2026年5月、映画『箱の中の羊』が公開になったので、その宣伝もかねてテレビで『海街diary』が放映された。録画してあったものを先日見た。もちろん面白かった。ふと自分のパソコン内を検索してみると、『海街diary』が公開された2015年に書いてその当時やってたブログにアップしたテキストが見つかり、読んでみた。
読んでいて我ながらとても恥ずかしい文章だが、新たに『海街diary』の感想を書くのも億劫なので、そのままこちらのブログに記録しておこうと思った。
以下がその文章。

↓ タイトル
鎌倉で四姉妹と一緒に暮らしたい『海街diary』
私は綾瀬はるか好きであり、映画『海街diary』では、綾瀬はるか以外に長澤まさみ、夏帆、広瀬すずが姉妹役として見られる、という。

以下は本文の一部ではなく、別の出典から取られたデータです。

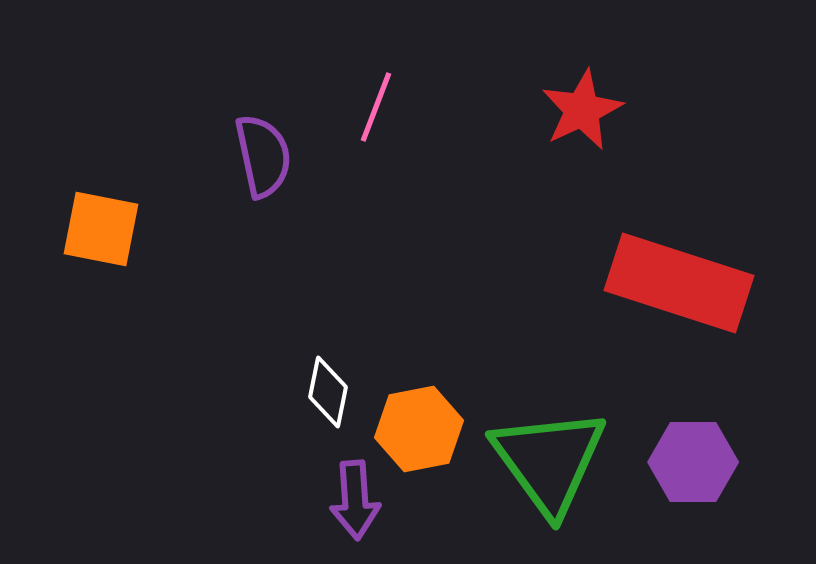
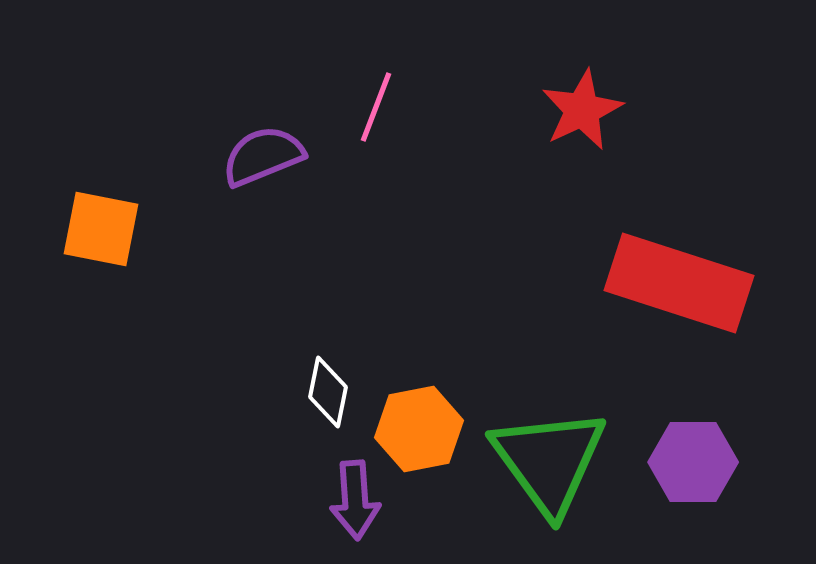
purple semicircle: rotated 100 degrees counterclockwise
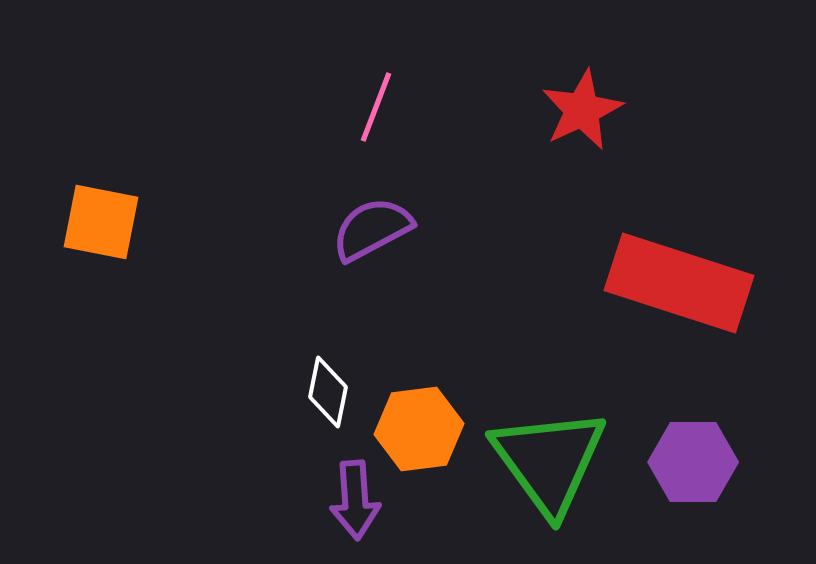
purple semicircle: moved 109 px right, 73 px down; rotated 6 degrees counterclockwise
orange square: moved 7 px up
orange hexagon: rotated 4 degrees clockwise
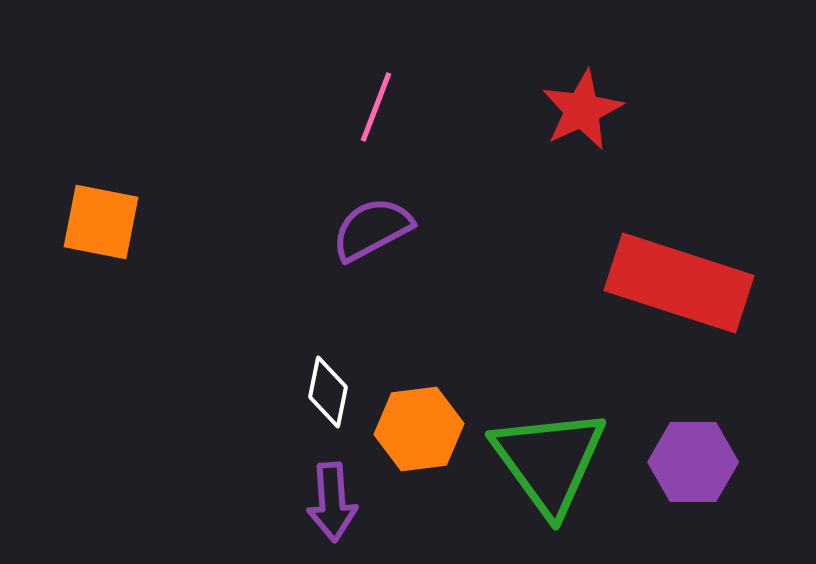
purple arrow: moved 23 px left, 2 px down
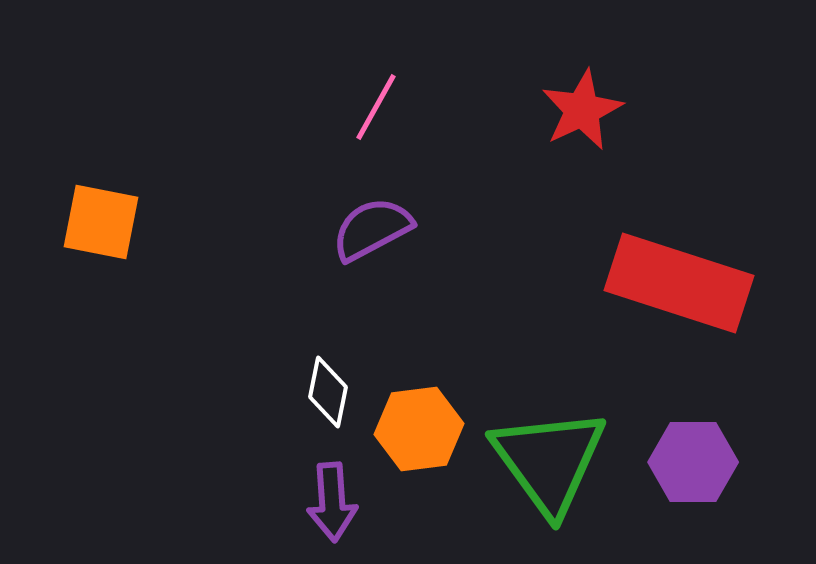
pink line: rotated 8 degrees clockwise
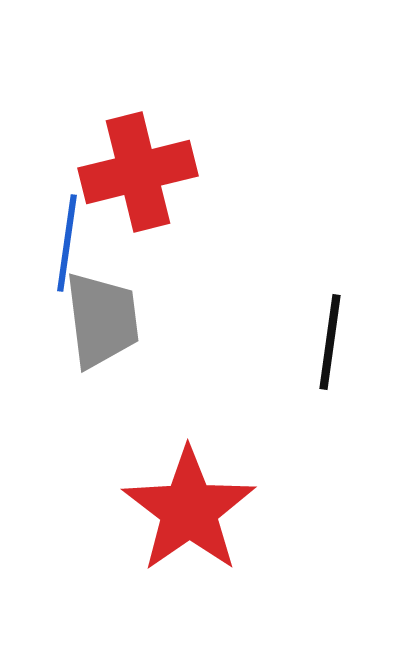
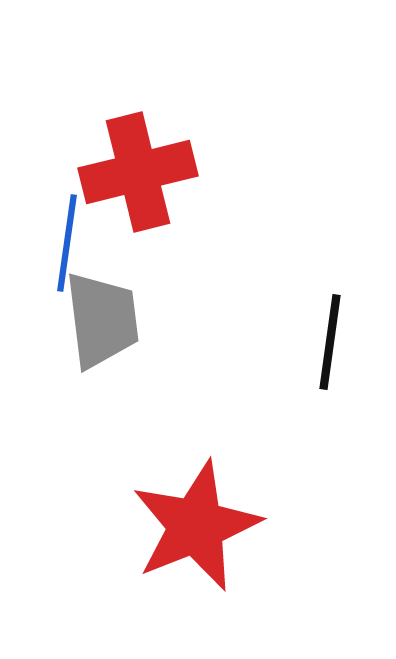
red star: moved 7 px right, 16 px down; rotated 13 degrees clockwise
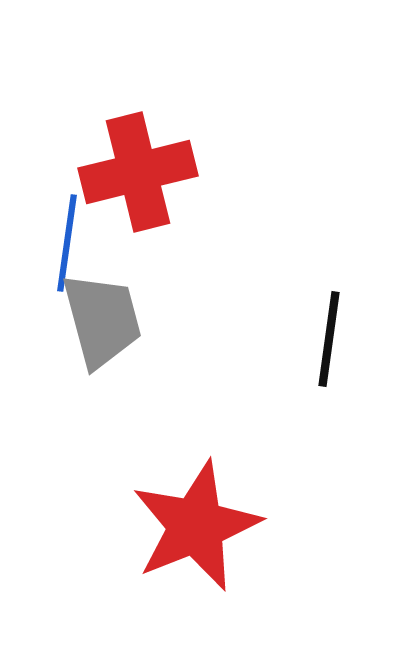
gray trapezoid: rotated 8 degrees counterclockwise
black line: moved 1 px left, 3 px up
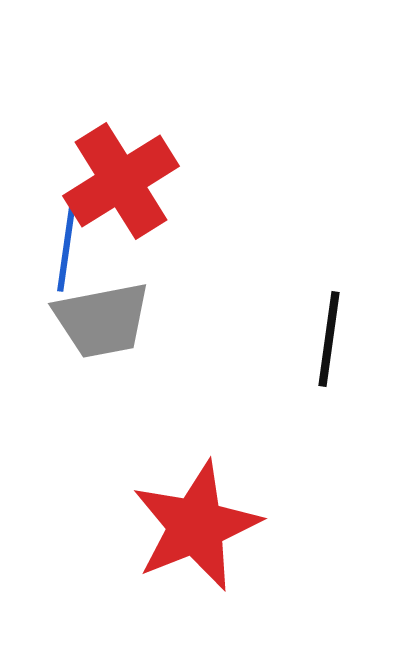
red cross: moved 17 px left, 9 px down; rotated 18 degrees counterclockwise
gray trapezoid: rotated 94 degrees clockwise
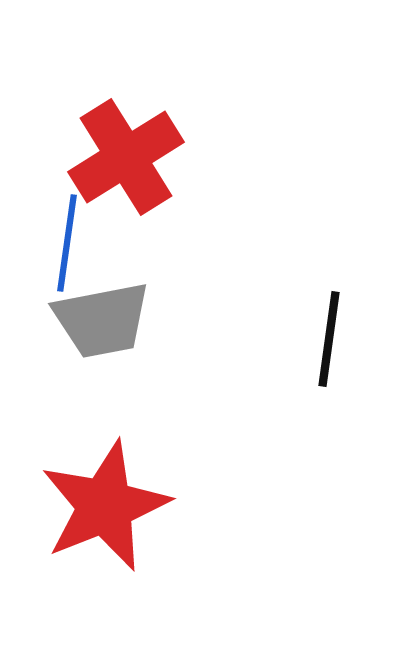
red cross: moved 5 px right, 24 px up
red star: moved 91 px left, 20 px up
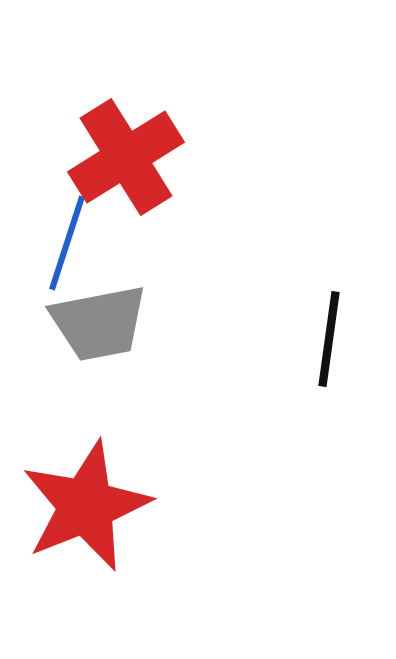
blue line: rotated 10 degrees clockwise
gray trapezoid: moved 3 px left, 3 px down
red star: moved 19 px left
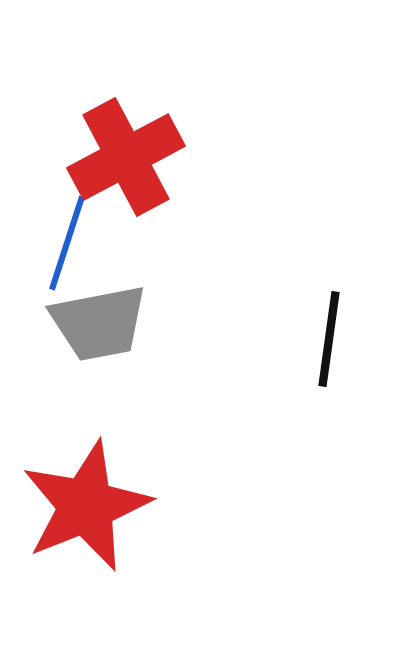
red cross: rotated 4 degrees clockwise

原作は読んでいないが、あの吉田秋生であるので、相当良いだろうと思われる。
そして、数々の賞に輝く是枝裕和監督の作品であり、私は是枝監督の映画ってのはペ・ドゥナを見るためにDVDで『空気人形』を見ただけなので、実はよく知らないが、カンヌのコンペテイションに出品されたものであるし、一定のクオリティは保証されている、と予想できるではないか。
なんか名作の予感がする。
というわけで、シネプレックス旭川へ!
予想を超えた傑作でした『海街diary』。大好きです。しびれました。
やっぱり映画ってのは、女優さんが良いと傑作になるのだなあ。
ま、物語ってのは、「鎌倉に暮らす3姉妹と父親がほかの女性ともうけた異母妹が共同生活を送る中、さまざまな出来事を経て家族の絆を深めていく姿を追う(シネマトゥデイより引用)」ってなものであり、いわゆるホームドラマですよ。
特別なことは何も起きない。
人類が危機に直面したり、犯人を追って全速力で走ったり、爆発などは一切無いので、退屈と思う人もいるようなのだが、綾瀬はるかと長澤まさみと夏帆と広瀬すずの四人がそれぞれの性格をチマチマ演じ分け、それが鎌倉の美しい風景の中で展開するわけで、そういうのを見て退屈する人もいるのだなあ。退屈の王か。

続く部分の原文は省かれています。